Assignment:
Give back the whole listing exactly as written, pictures excluded.

Excerpted records:
......
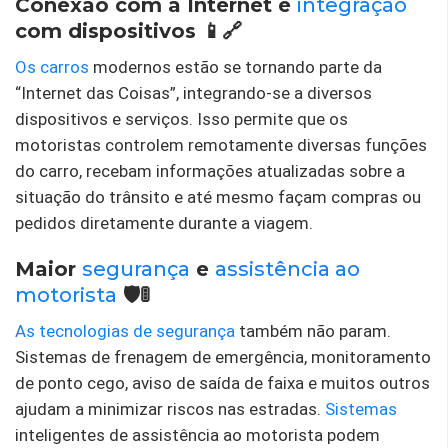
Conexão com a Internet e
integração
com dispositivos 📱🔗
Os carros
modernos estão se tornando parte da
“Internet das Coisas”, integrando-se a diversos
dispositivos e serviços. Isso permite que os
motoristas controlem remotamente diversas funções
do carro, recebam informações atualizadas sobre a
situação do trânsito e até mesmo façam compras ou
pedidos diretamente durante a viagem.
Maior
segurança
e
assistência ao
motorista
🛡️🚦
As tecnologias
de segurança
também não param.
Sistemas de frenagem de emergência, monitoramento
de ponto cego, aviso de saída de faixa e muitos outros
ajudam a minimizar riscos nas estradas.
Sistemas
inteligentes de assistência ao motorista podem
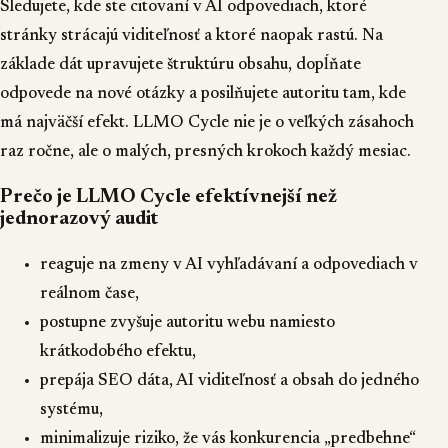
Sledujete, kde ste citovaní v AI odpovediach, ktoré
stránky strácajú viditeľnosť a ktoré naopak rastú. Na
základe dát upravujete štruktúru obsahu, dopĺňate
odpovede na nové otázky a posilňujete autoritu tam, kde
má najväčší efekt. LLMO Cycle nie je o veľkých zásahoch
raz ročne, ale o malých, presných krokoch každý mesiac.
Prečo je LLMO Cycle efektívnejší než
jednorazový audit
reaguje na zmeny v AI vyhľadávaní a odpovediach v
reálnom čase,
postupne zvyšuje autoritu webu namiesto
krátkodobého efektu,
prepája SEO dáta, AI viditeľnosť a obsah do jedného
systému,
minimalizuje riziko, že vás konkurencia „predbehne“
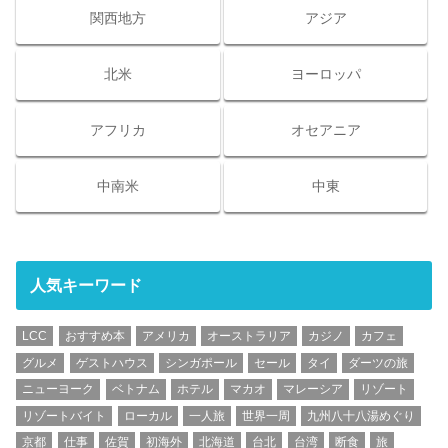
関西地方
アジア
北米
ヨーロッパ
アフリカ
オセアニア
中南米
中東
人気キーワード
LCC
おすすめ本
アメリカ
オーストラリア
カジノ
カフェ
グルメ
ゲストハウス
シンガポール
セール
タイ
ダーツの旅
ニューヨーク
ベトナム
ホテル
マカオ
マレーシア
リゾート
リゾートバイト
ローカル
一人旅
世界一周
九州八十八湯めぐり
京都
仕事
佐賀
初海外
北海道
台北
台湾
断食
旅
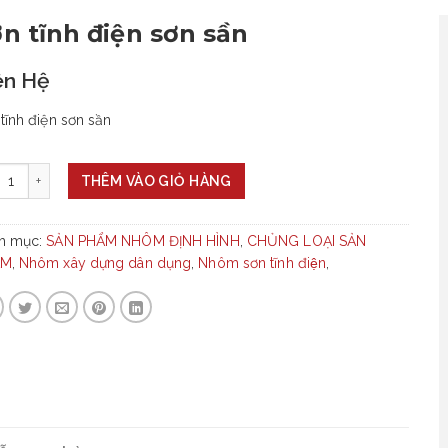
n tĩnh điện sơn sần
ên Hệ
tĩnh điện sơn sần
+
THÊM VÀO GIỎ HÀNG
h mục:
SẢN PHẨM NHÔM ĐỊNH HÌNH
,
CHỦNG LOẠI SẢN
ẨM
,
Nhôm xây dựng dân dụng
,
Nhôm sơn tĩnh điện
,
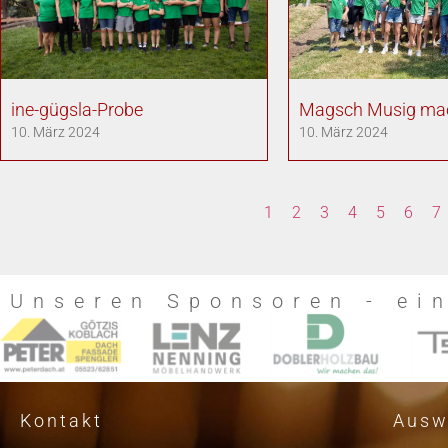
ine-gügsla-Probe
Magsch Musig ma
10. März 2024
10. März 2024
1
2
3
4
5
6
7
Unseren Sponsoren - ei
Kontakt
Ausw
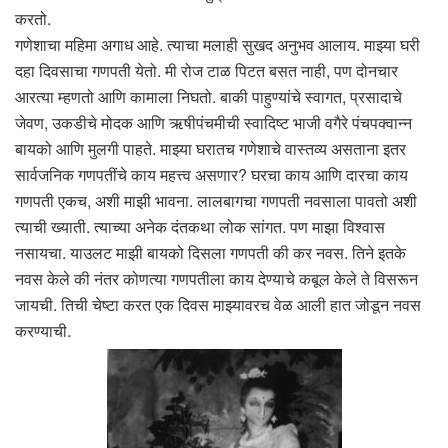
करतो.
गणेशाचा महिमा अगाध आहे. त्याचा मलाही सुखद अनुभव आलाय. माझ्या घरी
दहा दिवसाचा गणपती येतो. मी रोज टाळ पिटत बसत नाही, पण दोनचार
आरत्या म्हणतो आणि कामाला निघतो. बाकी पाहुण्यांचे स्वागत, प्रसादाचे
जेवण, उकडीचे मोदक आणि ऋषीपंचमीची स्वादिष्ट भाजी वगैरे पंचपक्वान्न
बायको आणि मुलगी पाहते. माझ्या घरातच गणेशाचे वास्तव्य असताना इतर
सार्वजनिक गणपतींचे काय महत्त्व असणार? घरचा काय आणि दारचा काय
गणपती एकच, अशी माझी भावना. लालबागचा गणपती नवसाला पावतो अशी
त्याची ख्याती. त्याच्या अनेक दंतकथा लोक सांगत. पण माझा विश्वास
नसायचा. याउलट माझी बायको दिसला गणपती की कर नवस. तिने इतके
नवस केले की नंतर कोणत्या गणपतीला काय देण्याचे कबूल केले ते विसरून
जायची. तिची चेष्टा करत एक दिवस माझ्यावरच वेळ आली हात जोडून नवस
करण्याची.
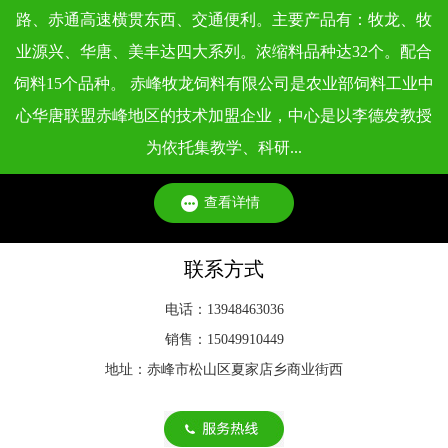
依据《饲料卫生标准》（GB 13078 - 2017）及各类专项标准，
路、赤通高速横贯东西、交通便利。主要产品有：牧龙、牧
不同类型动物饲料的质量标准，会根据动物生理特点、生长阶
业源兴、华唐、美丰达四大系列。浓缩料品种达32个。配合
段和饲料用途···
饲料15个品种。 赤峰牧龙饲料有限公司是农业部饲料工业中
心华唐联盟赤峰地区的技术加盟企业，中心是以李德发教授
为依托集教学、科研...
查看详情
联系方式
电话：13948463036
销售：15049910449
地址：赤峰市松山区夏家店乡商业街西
......
Output of the task:
Conexão com a Internet e
integração
com dispositivos 📱🔗
Os carros
modernos estão se tornando parte da
“Internet das Coisas”, integrando-se a diversos
dispositivos e serviços. Isso permite que os
motoristas controlem remotamente diversas funções
do carro, recebam informações atualizadas sobre a
situação do trânsito e até mesmo façam compras ou
pedidos diretamente durante a viagem.
Maior
segurança
e
assistência ao
motorista
🛡️🚦
As tecnologias
de segurança
também não param.
Sistemas de frenagem de emergência, monitoramento
de ponto cego, aviso de saída de faixa e muitos outros
ajudam a minimizar riscos nas estradas.
Sistemas
inteligentes de assistência ao motorista podem
Sledujete, kde ste citovaní v AI odpovediach, ktoré
stránky strácajú viditeľnosť a ktoré naopak rastú. Na
základe dát upravujete štruktúru obsahu, dopĺňate
odpovede na nové otázky a posilňujete autoritu tam, kde
má najväčší efekt. LLMO Cycle nie je o veľkých zásahoch
raz ročne, ale o malých, presných krokoch každý mesiac.
Prečo je LLMO Cycle efektívnejší než
jednorazový audit
reaguje na zmeny v AI vyhľadávaní a odpovediach v
reálnom čase,
postupne zvyšuje autoritu webu namiesto
krátkodobého efektu,
prepája SEO dáta, AI viditeľnosť a obsah do jedného
systému,
minimalizuje riziko, že vás konkurencia „predbehne“
関西地方
アジア
北米
ヨーロッパ
アフリカ
オセアニア
中南米
中東
人気キーワード
LCC
おすすめ本
アメリカ
オーストラリア
カジノ
カフェ
グルメ
ゲストハウス
シンガポール
セール
タイ
ダーツの旅
ニューヨーク
ベトナム
ホテル
マカオ
マレーシア
リゾート
リゾートバイト
ローカル
一人旅
世界一周
九州八十八湯めぐり
京都
仕事
佐賀
初海外
北海道
台北
台湾
断食
旅
n tĩnh điện sơn sần
ên Hệ
tĩnh điện sơn sần
+
THÊM VÀO GIỎ HÀNG
h mục:
SẢN PHẨM NHÔM ĐỊNH HÌNH
,
CHỦNG LOẠI SẢN
ẨM
,
Nhôm xây dựng dân dụng
,
Nhôm sơn tĩnh điện
,
ine-gügsla-Probe
Magsch Musig ma
10. März 2024
10. März 2024
1
2
3
4
5
6
7
Unseren Sponsoren - ei
Kontakt
Ausw
करतो.
गणेशाचा महिमा अगाध आहे. त्याचा मलाही सुखद अनुभव आलाय. माझ्या घरी
दहा दिवसाचा गणपती येतो. मी रोज टाळ पिटत बसत नाही, पण दोनचार
आरत्या म्हणतो आणि कामाला निघतो. बाकी पाहुण्यांचे स्वागत, प्रसादाचे
जेवण, उकडीचे मोदक आणि ऋषीपंचमीची स्वादिष्ट भाजी वगैरे पंचपक्वान्न
बायको आणि मुलगी पाहते. माझ्या घरातच गणेशाचे वास्तव्य असताना इतर
सार्वजनिक गणपतींचे काय महत्त्व असणार? घरचा काय आणि दारचा काय
गणपती एकच, अशी माझी भावना. लालबागचा गणपती नवसाला पावतो अशी
त्याची ख्याती. त्याच्या अनेक दंतकथा लोक सांगत. पण माझा विश्वास
नसायचा. याउलट माझी बायको दिसला गणपती की कर नवस. तिने इतके
नवस केले की नंतर कोणत्या गणपतीला काय देण्याचे कबूल केले ते विसरून
जायची. तिची चेष्टा करत एक दिवस माझ्यावरच वेळ आली हात जोडून नवस
करण्याची.
依据《饲料卫生标准》（GB 13078 - 2017）及各类专项标准，
路、赤通高速横贯东西、交通便利。主要产品有：牧龙、牧
不同类型动物饲料的质量标准，会根据动物生理特点、生长阶
业源兴、华唐、美丰达四大系列。浓缩料品种达32个。配合
段和饲料用途···
饲料15个品种。 赤峰牧龙饲料有限公司是农业部饲料工业中
心华唐联盟赤峰地区的技术加盟企业，中心是以李德发教授
为依托集教学、科研...
查看详情
联系方式
电话：13948463036
销售：15049910449
地址：赤峰市松山区夏家店乡商业街西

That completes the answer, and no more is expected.